Von der Evakuierung waren rund 4.000 Anwohner betroffen. Die Räumung eines Gebiets im Umkreis von 700 Metern um den Fundort der Bombe hatte um 16 Uhr begonnen. Sie sollte ursprünglich um 19.30 Uhr abgeschlossen sein. Dies verzögerte sich jedoch, unter anderem, weil zahlreiche mobilitätseingeschränkte Personen aus dem Bereich gebracht werden mussten.

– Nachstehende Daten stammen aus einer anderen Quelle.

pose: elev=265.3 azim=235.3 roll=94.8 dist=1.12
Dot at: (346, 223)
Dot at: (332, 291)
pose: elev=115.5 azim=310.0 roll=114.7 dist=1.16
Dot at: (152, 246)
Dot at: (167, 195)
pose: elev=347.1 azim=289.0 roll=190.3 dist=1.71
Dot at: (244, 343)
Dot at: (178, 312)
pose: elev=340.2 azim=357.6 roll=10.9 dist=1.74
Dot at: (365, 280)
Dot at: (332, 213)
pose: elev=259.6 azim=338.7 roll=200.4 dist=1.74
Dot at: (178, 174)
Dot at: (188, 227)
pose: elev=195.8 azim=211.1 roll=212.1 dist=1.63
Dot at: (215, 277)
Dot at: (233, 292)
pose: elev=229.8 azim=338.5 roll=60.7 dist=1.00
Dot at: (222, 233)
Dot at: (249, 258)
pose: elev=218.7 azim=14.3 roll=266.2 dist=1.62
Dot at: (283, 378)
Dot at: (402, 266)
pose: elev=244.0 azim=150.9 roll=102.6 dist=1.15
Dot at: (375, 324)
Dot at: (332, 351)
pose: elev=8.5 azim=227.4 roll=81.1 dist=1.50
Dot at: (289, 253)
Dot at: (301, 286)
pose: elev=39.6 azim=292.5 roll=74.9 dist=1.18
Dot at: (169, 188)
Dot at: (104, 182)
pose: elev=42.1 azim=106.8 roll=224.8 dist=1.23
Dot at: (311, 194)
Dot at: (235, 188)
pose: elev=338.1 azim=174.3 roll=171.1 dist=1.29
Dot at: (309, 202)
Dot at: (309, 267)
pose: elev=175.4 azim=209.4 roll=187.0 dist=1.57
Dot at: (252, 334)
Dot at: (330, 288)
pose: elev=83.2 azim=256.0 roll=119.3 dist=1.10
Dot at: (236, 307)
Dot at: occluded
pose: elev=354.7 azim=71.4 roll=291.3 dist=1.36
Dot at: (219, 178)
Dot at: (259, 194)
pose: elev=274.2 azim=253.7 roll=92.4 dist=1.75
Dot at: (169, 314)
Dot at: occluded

"So etwas kann man vorher immer schwer abschätzen", sagte ein Sprecher der Feuerwehr am Abend. Hinzu kam, dass Personen immer wieder in das Sperrgebiet gingen, die dann herausgeholt werden mussten. Die Feuerwehr wiederholte ihre Appelle, die Sperrungen zu beachten.

An der Räumung beteiligt waren nach Angaben der Polizei rund 280 Einsatzkräfte. Evakuiert wurde der gesamte Bereich zwischen der Fulda und der Frankfurter Straße sowie zwischen Auestadion und der Straße An der Karlsaue (Verlängerung Tischbeinstraße). Für die Bewohner des betroffenen Bereiches stand die Sporthalle am Auepark in der Damaschkestraße 25 als Betreuungsstelle zur Verfügung.

Mehrere Funde in der Vergangenheit

Die Museumslandschaft Hessen-Kassel lässt ihre Parkanlagen seit einigen Jahren systematisch auf Blindgänger untersuchen. Im vergangenen Jahr wurden Experten gleich mehrfach fündig - unter anderem ebenfalls am Aueteich.